TASK INSTRUCTIONS: Below is a listing; restate from it, character for character, the lines beginning at the line holding "cells show no" and ending at the line holding "adenocarcinoma tissue shows", both included.

+--

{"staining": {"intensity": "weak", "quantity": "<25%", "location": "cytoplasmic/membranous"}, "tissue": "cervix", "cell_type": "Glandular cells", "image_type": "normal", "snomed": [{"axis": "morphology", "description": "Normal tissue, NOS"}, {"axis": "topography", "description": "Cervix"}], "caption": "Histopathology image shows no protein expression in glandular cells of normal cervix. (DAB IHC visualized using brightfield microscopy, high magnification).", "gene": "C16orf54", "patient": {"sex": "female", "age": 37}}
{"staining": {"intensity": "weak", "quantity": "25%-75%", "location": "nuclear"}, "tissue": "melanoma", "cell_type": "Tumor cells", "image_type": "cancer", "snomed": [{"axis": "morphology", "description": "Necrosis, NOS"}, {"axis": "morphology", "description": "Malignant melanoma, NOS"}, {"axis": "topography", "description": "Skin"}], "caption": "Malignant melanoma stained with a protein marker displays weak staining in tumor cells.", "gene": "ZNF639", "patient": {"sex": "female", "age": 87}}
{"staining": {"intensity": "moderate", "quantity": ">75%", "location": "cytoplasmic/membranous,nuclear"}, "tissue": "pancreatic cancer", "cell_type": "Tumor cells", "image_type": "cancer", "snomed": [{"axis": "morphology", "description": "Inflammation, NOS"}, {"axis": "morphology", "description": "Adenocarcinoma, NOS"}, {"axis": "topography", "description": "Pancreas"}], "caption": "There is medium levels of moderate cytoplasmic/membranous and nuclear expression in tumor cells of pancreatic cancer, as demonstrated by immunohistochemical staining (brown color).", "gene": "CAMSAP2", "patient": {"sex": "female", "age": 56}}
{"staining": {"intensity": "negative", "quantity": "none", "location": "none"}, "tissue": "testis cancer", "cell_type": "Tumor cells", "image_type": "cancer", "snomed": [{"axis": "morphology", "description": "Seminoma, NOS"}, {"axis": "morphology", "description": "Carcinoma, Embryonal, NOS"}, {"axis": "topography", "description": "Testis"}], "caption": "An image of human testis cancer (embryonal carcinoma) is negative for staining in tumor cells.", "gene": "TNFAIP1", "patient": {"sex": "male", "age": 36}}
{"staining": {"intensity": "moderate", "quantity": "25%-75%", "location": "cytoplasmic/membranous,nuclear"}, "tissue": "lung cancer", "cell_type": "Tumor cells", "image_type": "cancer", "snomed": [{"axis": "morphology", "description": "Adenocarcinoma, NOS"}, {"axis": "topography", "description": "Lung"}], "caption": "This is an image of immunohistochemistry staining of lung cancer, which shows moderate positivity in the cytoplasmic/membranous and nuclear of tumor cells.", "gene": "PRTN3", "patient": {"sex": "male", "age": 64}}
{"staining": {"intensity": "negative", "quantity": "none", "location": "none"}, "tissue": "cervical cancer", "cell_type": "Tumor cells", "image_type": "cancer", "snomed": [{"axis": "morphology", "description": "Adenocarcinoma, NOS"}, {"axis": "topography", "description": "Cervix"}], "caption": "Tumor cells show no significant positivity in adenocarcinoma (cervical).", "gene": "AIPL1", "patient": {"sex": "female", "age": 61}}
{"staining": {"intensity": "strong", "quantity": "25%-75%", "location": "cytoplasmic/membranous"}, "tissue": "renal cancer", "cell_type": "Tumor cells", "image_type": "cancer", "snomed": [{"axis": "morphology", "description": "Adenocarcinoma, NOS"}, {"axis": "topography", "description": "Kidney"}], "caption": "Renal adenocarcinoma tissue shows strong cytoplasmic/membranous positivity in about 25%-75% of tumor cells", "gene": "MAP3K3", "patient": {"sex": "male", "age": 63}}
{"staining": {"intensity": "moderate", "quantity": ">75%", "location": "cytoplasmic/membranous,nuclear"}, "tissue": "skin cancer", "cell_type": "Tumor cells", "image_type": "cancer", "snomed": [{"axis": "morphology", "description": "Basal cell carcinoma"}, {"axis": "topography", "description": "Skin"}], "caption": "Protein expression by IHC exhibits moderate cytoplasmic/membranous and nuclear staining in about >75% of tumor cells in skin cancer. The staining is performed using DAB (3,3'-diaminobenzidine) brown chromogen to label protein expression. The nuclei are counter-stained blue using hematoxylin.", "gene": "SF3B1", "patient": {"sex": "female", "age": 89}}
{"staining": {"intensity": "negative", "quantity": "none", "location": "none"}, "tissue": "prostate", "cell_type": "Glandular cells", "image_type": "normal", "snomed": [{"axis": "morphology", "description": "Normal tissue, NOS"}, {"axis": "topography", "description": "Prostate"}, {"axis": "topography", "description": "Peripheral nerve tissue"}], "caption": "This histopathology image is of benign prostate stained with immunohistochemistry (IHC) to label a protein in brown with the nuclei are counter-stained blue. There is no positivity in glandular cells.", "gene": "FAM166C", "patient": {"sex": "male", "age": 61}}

+--

ANSWER FOR THIS EXERCISE:
{"staining": {"intensity": "negative", "quantity": "none", "location": "none"}, "tissue": "cervical cancer", "cell_type": "Tumor cells", "image_type": "cancer", "snomed": [{"axis": "morphology", "description": "Adenocarcinoma, NOS"}, {"axis": "topography", "description": "Cervix"}], "caption": "Tumor cells show no significant positivity in adenocarcinoma (cervical).", "gene": "AIPL1", "patient": {"sex": "female", "age": 61}}
{"staining": {"intensity": "strong", "quantity": "25%-75%", "location": "cytoplasmic/membranous"}, "tissue": "renal cancer", "cell_type": "Tumor cells", "image_type": "cancer", "snomed": [{"axis": "morphology", "description": "Adenocarcinoma, NOS"}, {"axis": "topography", "description": "Kidney"}], "caption": "Renal adenocarcinoma tissue shows strong cytoplasmic/membranous positivity in about 25%-75% of tumor cells", "gene": "MAP3K3", "patient": {"sex": "male", "age": 63}}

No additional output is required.